UK's factory output drops unexpectedly

14 Jan, 2005

British factory output fell unexpectedly in November, for the fifth month in the past six, bolstering the chances interest rates will remain on hold at 4.75 percent later on Thursday and perhaps for months to come. The Office for National Statistics said that manufacturing output dropped 0.1 percent in November, matching the unrevised fall for October and confounding economists' expectations for 0.3 percent rise.
The unexpected drop left the level of manufacturing output, which accounts for just over 17 percent the British economy, unchanged on a year ago.
Official data on manufacturing remain much more gloomy than private industry surveys and policymakers have said that the figures are probably overstating the weakness.
Within manufacturing, the ONS said the monthly drop in November was driven by a 1.9 percent fall in output chemicals and man-made fibres industries, which was offset somewhat by a significant 1.3 percent in the transport equipment industries.
Economists also said that the disappointing figures meant that there was little chance of production industries boosting fourth quarter gross domestic product growth, which is still expected to have picked up from below-trend in the third.
"It's likely that the contribution to Q4 GDP is going to be negative from the industrial output and manufacturing side.
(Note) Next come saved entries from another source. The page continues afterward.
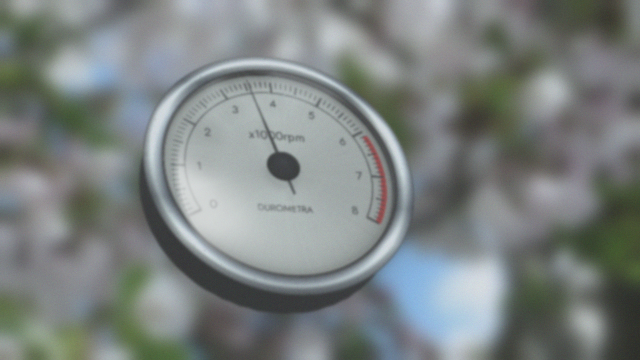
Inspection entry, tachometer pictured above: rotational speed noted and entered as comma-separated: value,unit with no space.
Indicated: 3500,rpm
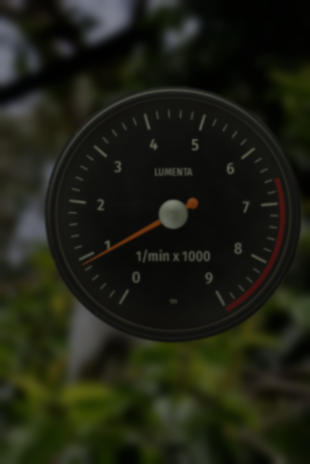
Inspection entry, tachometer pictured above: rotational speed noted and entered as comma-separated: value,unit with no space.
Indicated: 900,rpm
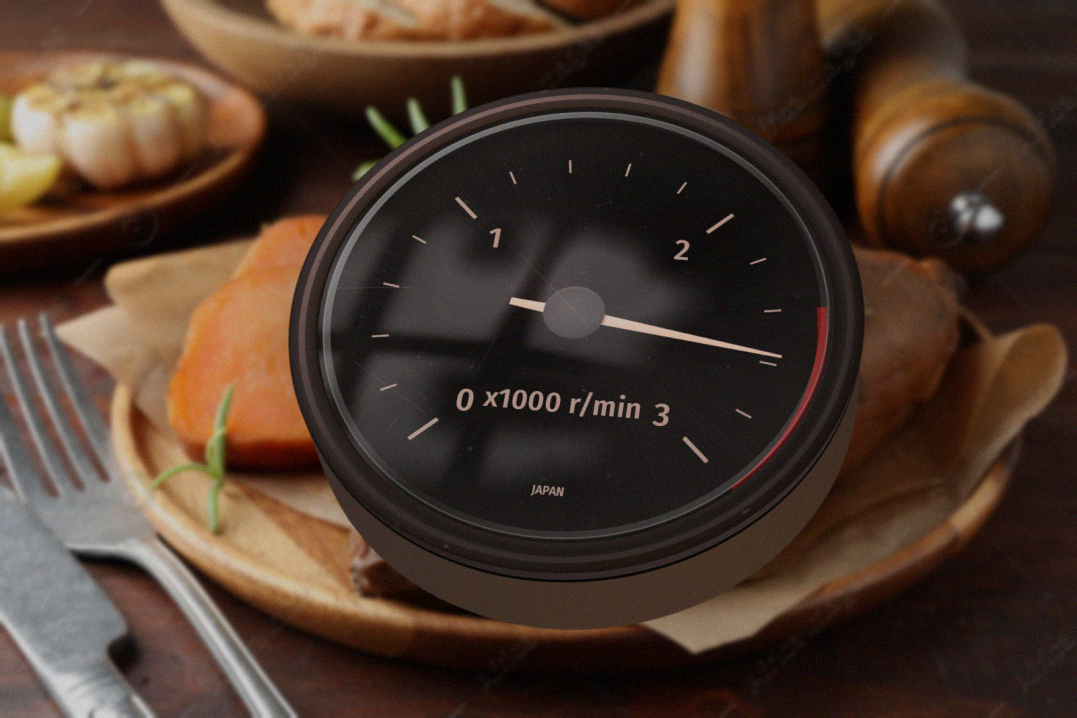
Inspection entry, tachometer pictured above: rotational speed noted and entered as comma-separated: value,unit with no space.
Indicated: 2600,rpm
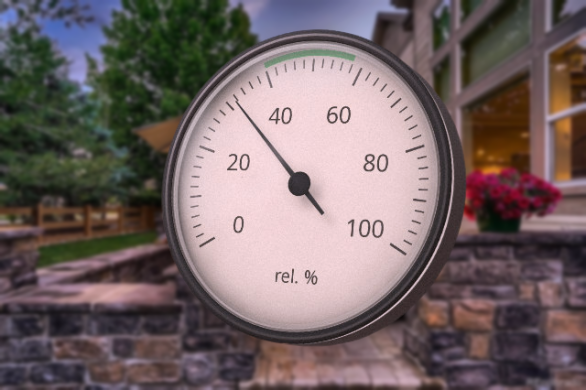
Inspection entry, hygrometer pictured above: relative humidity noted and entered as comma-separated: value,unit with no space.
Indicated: 32,%
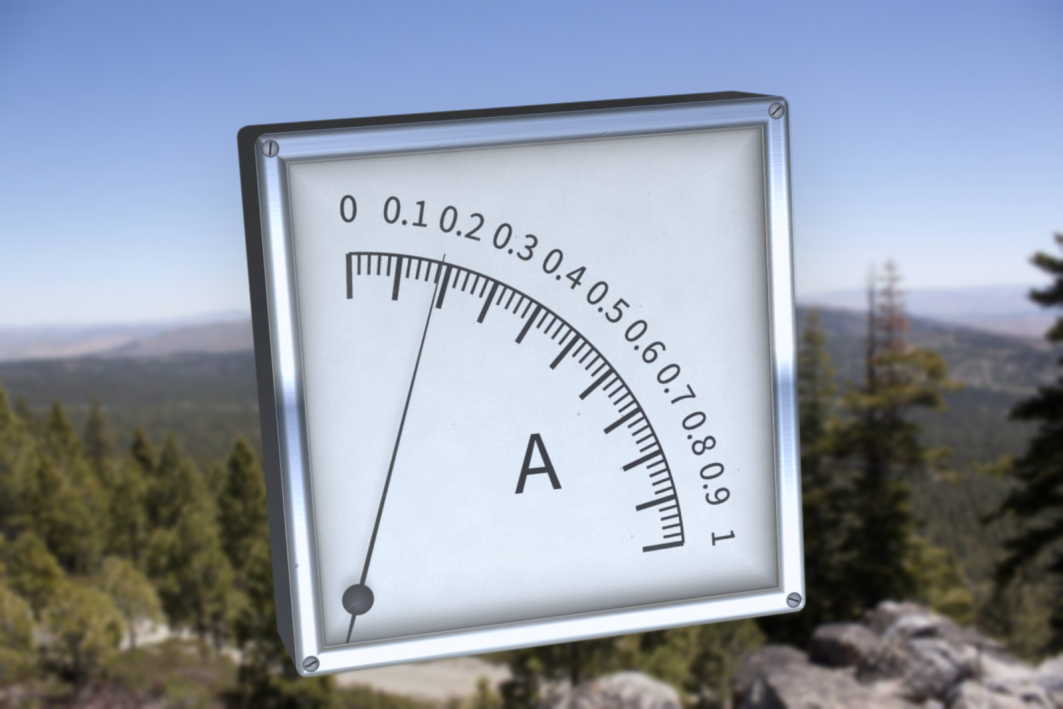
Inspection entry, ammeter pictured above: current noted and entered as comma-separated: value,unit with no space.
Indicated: 0.18,A
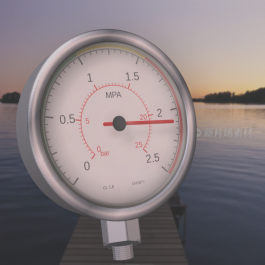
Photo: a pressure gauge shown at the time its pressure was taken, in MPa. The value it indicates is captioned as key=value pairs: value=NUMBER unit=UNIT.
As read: value=2.1 unit=MPa
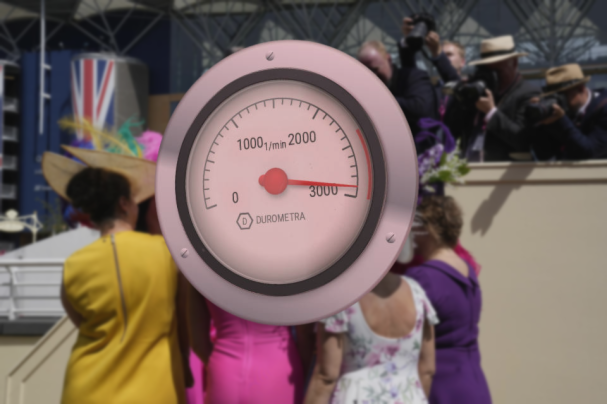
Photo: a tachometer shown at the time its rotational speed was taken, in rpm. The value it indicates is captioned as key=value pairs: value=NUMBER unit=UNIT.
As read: value=2900 unit=rpm
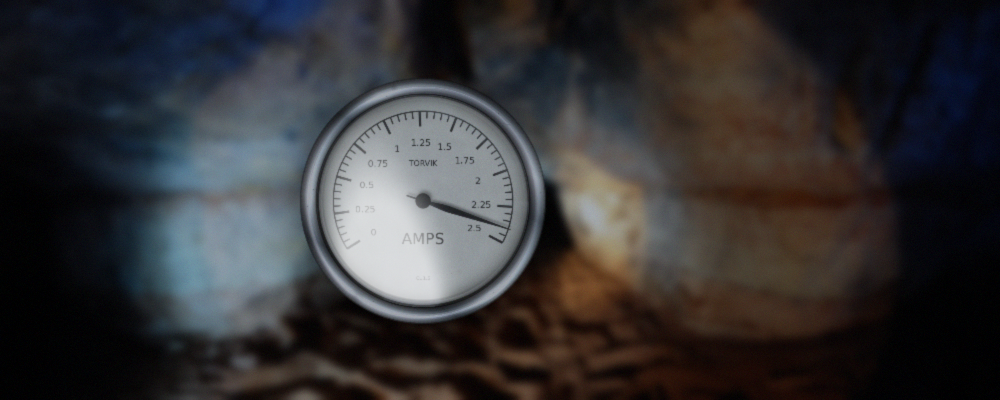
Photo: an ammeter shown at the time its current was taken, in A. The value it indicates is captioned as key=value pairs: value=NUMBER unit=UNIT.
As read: value=2.4 unit=A
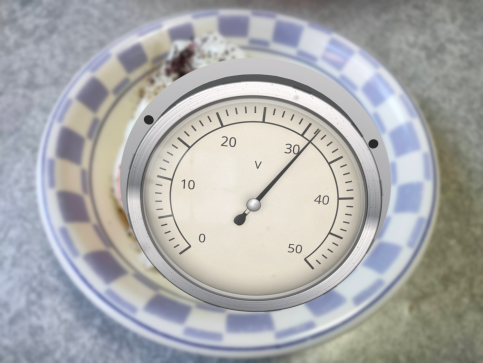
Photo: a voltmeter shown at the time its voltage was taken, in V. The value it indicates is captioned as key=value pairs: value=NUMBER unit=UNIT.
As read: value=31 unit=V
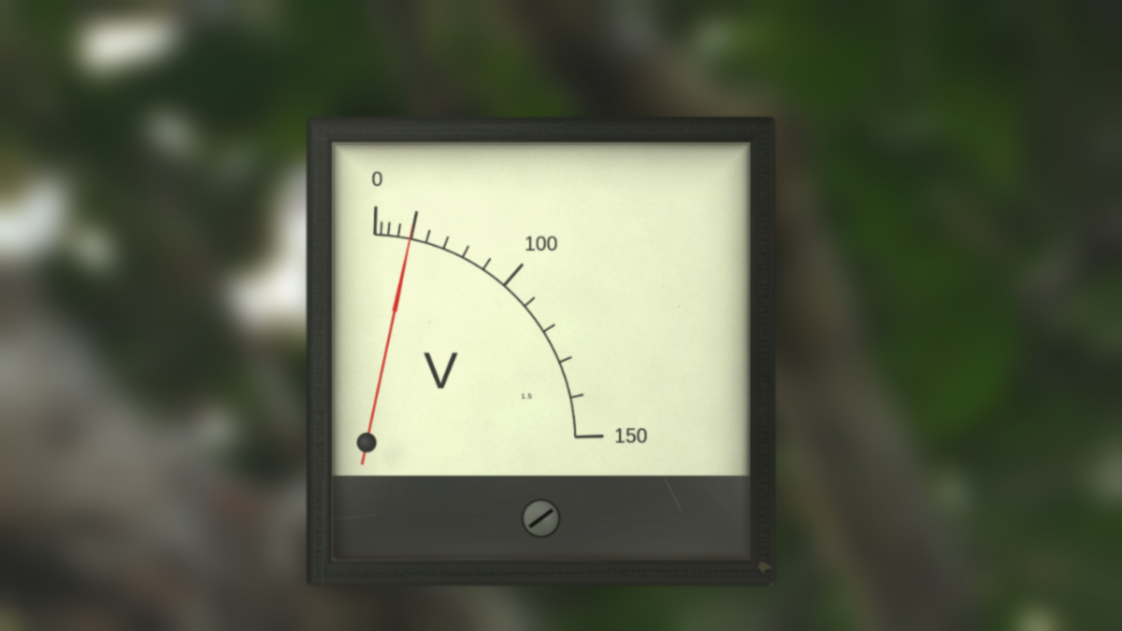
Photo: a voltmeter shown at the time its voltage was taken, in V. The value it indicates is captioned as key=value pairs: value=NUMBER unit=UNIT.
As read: value=50 unit=V
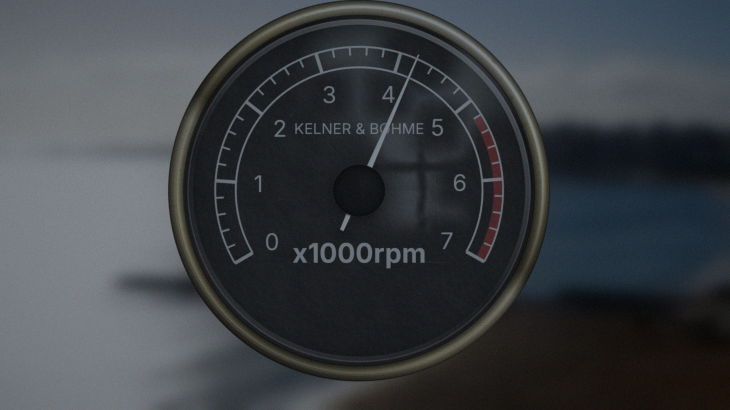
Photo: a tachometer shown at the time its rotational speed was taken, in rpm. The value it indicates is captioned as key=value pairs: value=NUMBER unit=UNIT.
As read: value=4200 unit=rpm
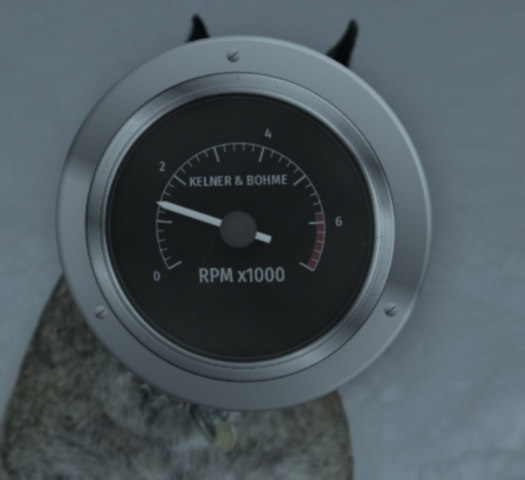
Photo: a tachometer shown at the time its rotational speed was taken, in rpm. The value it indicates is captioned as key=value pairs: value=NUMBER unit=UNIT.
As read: value=1400 unit=rpm
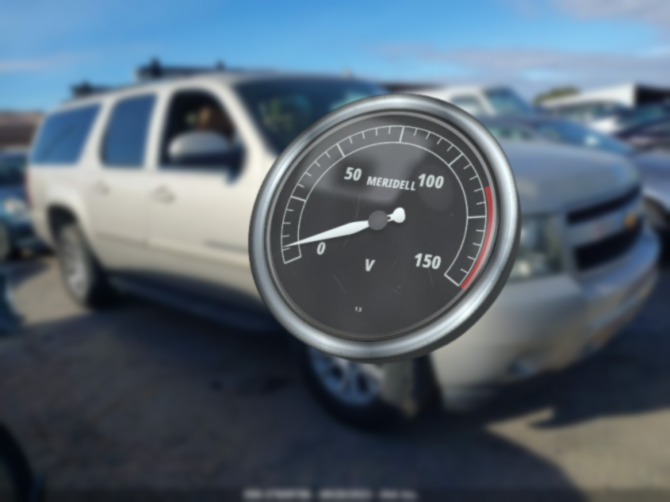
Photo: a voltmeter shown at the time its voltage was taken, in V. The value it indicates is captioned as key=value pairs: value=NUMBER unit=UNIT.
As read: value=5 unit=V
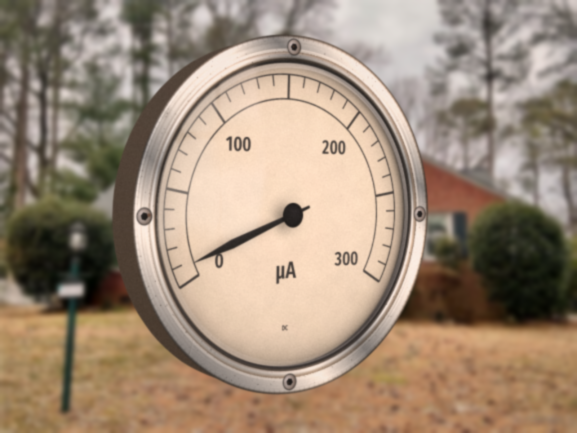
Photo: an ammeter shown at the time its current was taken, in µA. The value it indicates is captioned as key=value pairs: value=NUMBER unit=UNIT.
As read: value=10 unit=µA
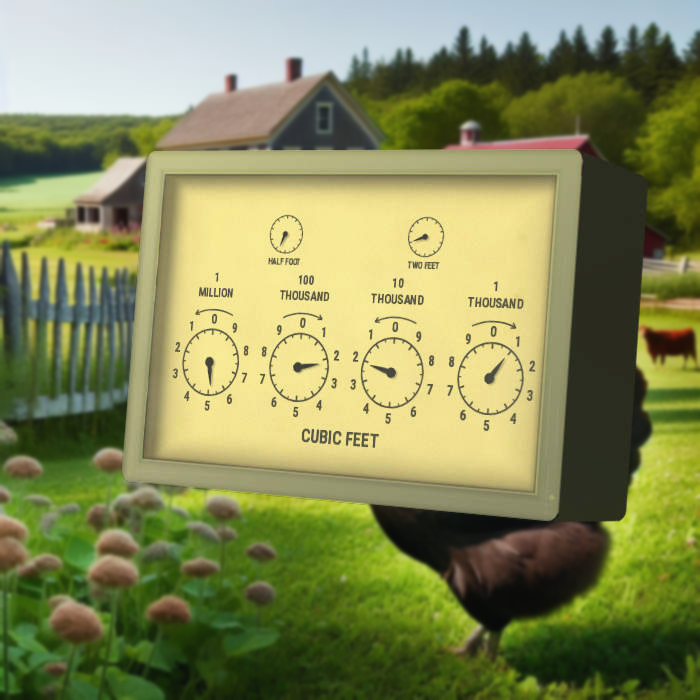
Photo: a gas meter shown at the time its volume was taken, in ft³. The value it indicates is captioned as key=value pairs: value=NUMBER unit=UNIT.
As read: value=522100 unit=ft³
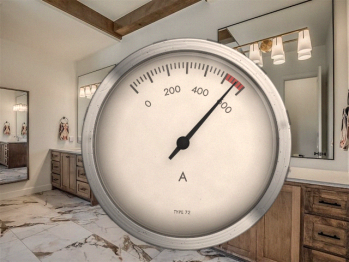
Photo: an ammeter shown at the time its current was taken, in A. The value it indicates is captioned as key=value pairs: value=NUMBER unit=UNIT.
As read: value=560 unit=A
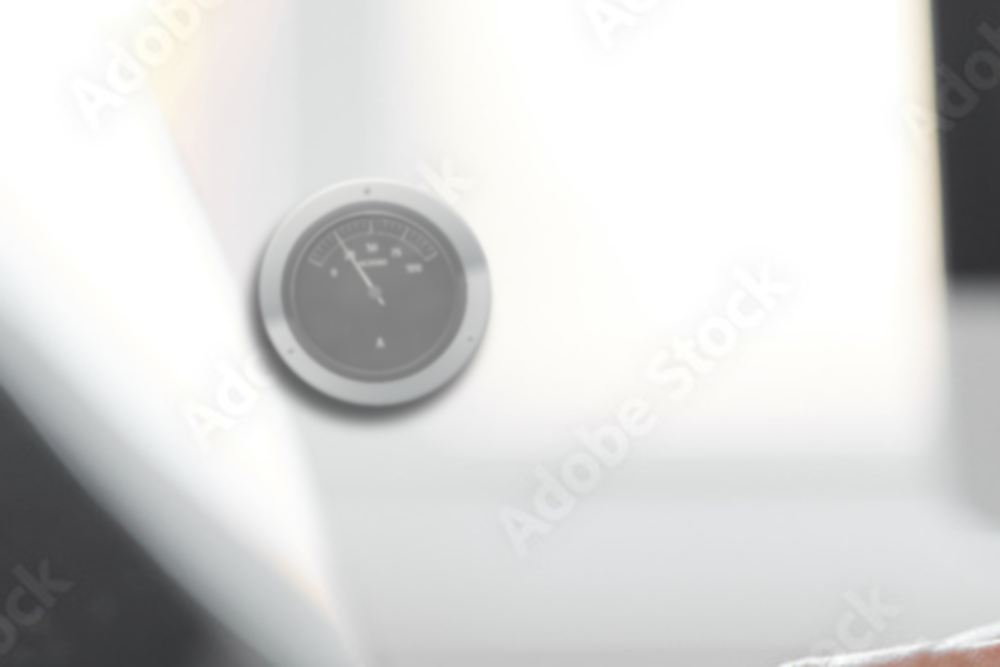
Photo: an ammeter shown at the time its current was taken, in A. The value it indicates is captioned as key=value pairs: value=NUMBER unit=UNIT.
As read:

So Q4 might not be as strong as people are forecasting," said Jeavon Lolay of Lloyds TSB in London.
Meanwhile the ONS said that industrial output as a whole, which accounts for nearly one quarter of GDP, rose 0.2 percent in November, breaking a five-month streak of falls.
But that gain, which was driven in part by output in the energy industry, was still less than the 0.4 percent economists had expected and left the level of industrial output down 0.9 percent compared with a year ago.